Huffington Post columnist David Woodall wonders what will happen if Kopimism catches on in Britain
After jumping through a lot of legal and bureaucratic hoops, a church whose central belief is the right to file-share has been formally recognised by the Swedish government. The establishment of the Swedish Missionary Church of Kopimism by 19-year-old philosophy student Isak Gerson means its members can now claim ‘freedom of religious expression’ whenever they are accused of file sharing.
Now, I am not here to further any debate on whether their religion is this or that, or what they believe is right or wrong – the Kopists contend that information is holy and the copying of it is a sacrament, with CTRL+C and CTRL+V (keyboard shortcuts for copy and paste) awarded sacred symbol status. But I ask you, what would the ramifications be if such a group were to set up stall in London? If one day you woke up, and could claim that sharing and copying the newest Mission Impossible film online was protected by freedom of religious expression, or downloading and remixing and playing the newest number one single was permitted without having to part with any money in purchase or royalties.
OK, I’m sure a UK branch of the Church of Kopimism would be unlikely to make file sharing legal – a film like Mission Impossible 3 (or is it 4?) would still be protected by a number of copyright laws – but if large numbers of people signed up to the religion, and shared as much as they liked, the law might become unworkable.
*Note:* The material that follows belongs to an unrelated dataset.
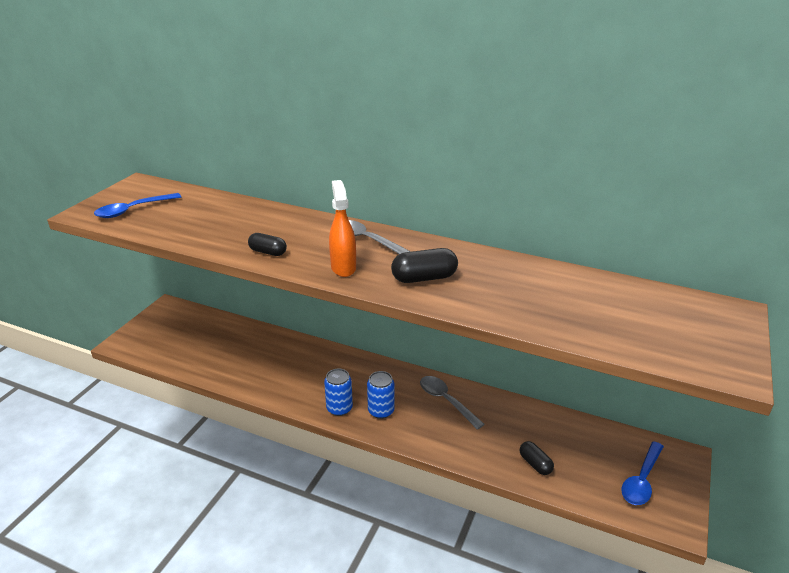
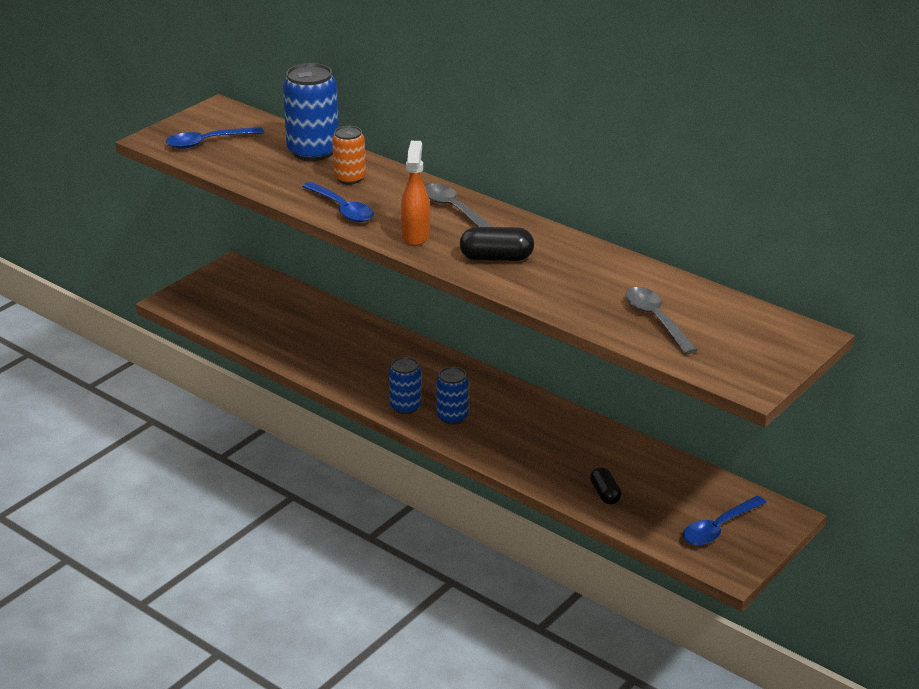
camera: 15 degrees right, 0 degrees up
(227, 207) = (313, 151): none -> blue can
(266, 225) = (350, 178): none -> orange can
(268, 252) = (342, 209): black capsule -> blue spoon
(446, 401) = (534, 419): grey spoon -> grey spoon (656, 320)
Does religion give complete immunity from the law? No. As we’ve seen, there’s a fine line between freedom of speech and, for example, inciting racial hatred. But where the speech in question involved, say, a preacher in a church reading out a book copied from an online source, or showing clips of a pirated film or music, in what amounted to a sacred ceremony, would that be tolerated?
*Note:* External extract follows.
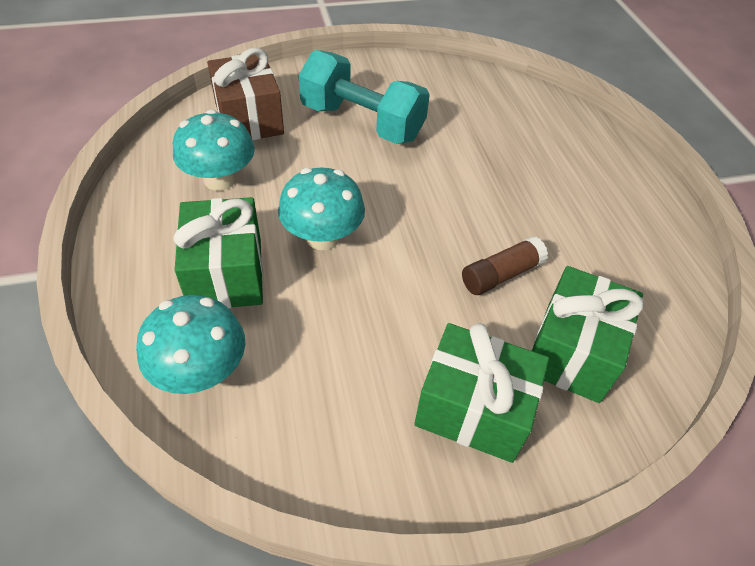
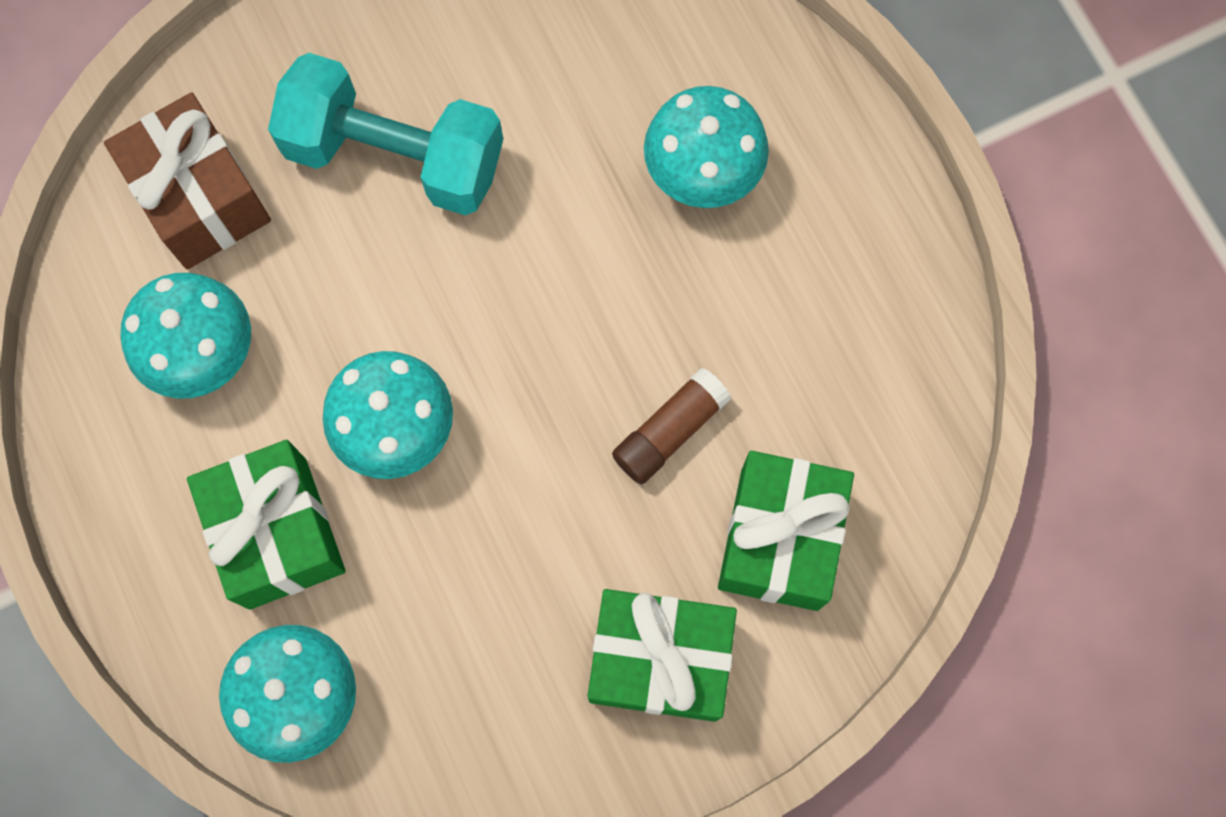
camera: 10 degrees left, 25 degrees up
(537, 160) = (702, 171): none -> turquoise mushroom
Perhaps a religion that would appear to be based on an illegal principle, created to cynically exploit a legal loophole, wouldn’t be allowed to be set up in the UK in the first place. And even if it was, it might, like the religion of Jedi Knight that gained full legal recognition following the 2001 census, fail to be taken seriously. But surely this development in Sweden will give other people across the continent who are anti big-business, and pro-getting stuff for free online, pause for thought.
David Woodall is currently studying the Graduate Diploma in Law. He writes the Diary of a GDL Student column for the Huffington Post UK.